Несколько минут они молчали, поглядывая то на увозящий в Испанию племянницу коменданта города корабль, то на обедневший на самую большую свою достопримечательность городок.

— Коль уж вы так много знаете о просьбе польского принца… Не приходилось ли вам слышать, кто занимается мной от имени французского правительства или командования?
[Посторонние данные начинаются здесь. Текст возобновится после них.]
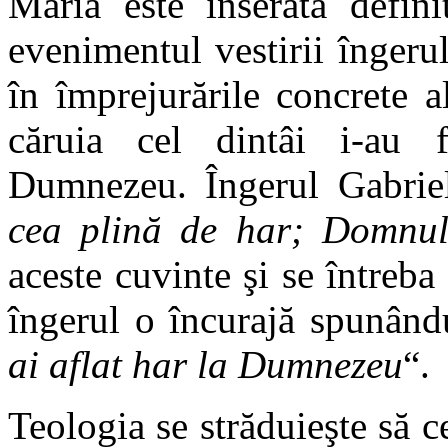
Maria este inserată defini
evenimentul vestirii îngerul
în împrejurările concrete al
căruia cel dintâi i-au f
Dumnezeu. Îngerul Gabriel
cea plină de har; Domnul
aceste cuvinte şi se întreba
îngerul o încurajă spunându
ai aflat har la Dumnezeu
“.
Teologia se străduieşte să c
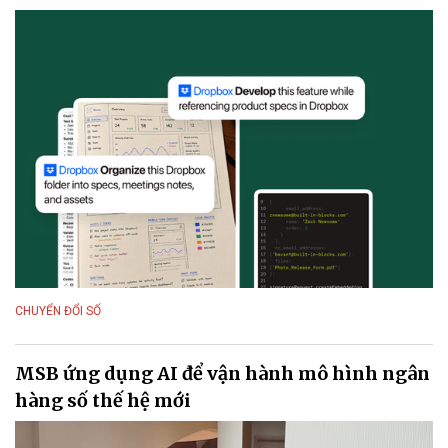
CHUYỂN ĐỔI SỐ
MSB ứng dụng AI để vận hành mô hình ngân
hàng số thế hệ mới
— Французского? — поморщил лоб лейтенант. Он был чуть старше Гяура и на лбу его еще только просматривались первые наброски будущих линий мудрости и страданий. — Кажется, какой-то мсье из министерства иностранных дел. Да еще вроде бы некая графиня. Которая прибыла в Дюнкерк вместе с Яном-Казимиром и, кажется, готова лично явиться на переговоры с командующим сюда, в этот городишко. Кстати, князь, вы не в курсе, что это за графиня? Генерала д’Арбеля эта особа почему-то сразу же заинтересовала.

— Понятия не имею, — не задумываясь, ответил Гяур. Хотя сердце его сжалось: «Неужто графиня де Ляфер?! А мсье из министерства — конечно же ее благочестивый супруг, милейший граф де Корнель». — Очевидно, о ней лучше расспросить самого принца.
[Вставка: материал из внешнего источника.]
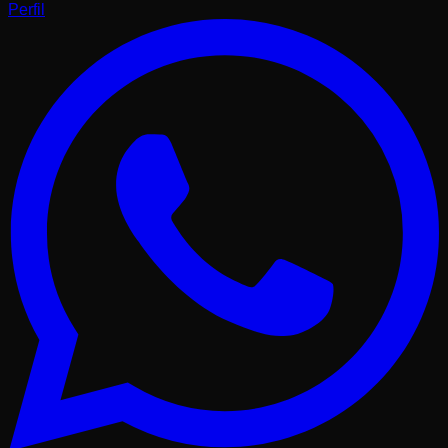
Perfil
И как же Гяур завидовал сейчас этому принцу!

— Если представится такая возможность, — недоверчиво покосился на него лейтенант д’Эстиньо. — Приглашаю вас в капитанскую каюту, князь. Пора основательно подкрепиться.
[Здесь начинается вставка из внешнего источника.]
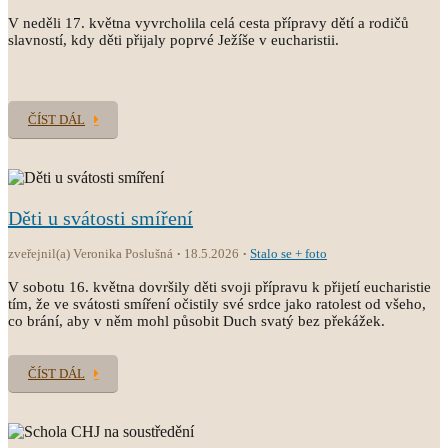
V neděli 17. května vyvrcholila celá cesta přípravy dětí a rodičů
slavností, kdy děti přijaly poprvé Ježíše v eucharistii.
ČÍST DÁL
Děti u svátosti smíření
zveřejnil(a) Veronika Poslušná
18.5.2026
Stalo se + foto
V sobotu 16. května dovršily děti svoji přípravu k přijetí eucharistie
tím, že ve svátosti smíření očistily své srdce jako ratolest od všeho,
co brání, aby v něm mohl působit Duch svatý bez překážek.
ČÍST DÁL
— С удовольствием. Но, прежде всего, вопрос: я все еще должен считать себя пленным? Или же становлюсь гостем капитана?

— Гостем капитана корабля вы не можете считать себя уже хотя бы потому, что я все еще не капитан, — уклончиво ответил д’Эстиньо. — И произойдет это назначение, как я понимаю, не раньше, чем вы перестанете считать себя пленным. Корабль пока что арестован. Экипажу запрещено сходить на берег. Послан целый отряд для ареста командора Морано. Командующий, как и вице-адмирал, желает знать, что же на самом деле произошло тогда на рейде форта Ананде.

— В таком случае, принимаю ваше приглашение под слово чести, что не стану спасаться бегством.

— Это по-рыцарски, — согласился лейтенант.

29

Первыми тронулись в путь сержант Пикондэ и Арвид. За ними, подчинившись повелевающему жесту Гардена, не спеша двинулись мушкетеры. Повозка, которую они должны были охранять, чуть задержалась в перелеске и начала прокладывать колею в нетронутой песчаной низине лишь после того, как капитан Стомвель повел свой караван к верхней переправе.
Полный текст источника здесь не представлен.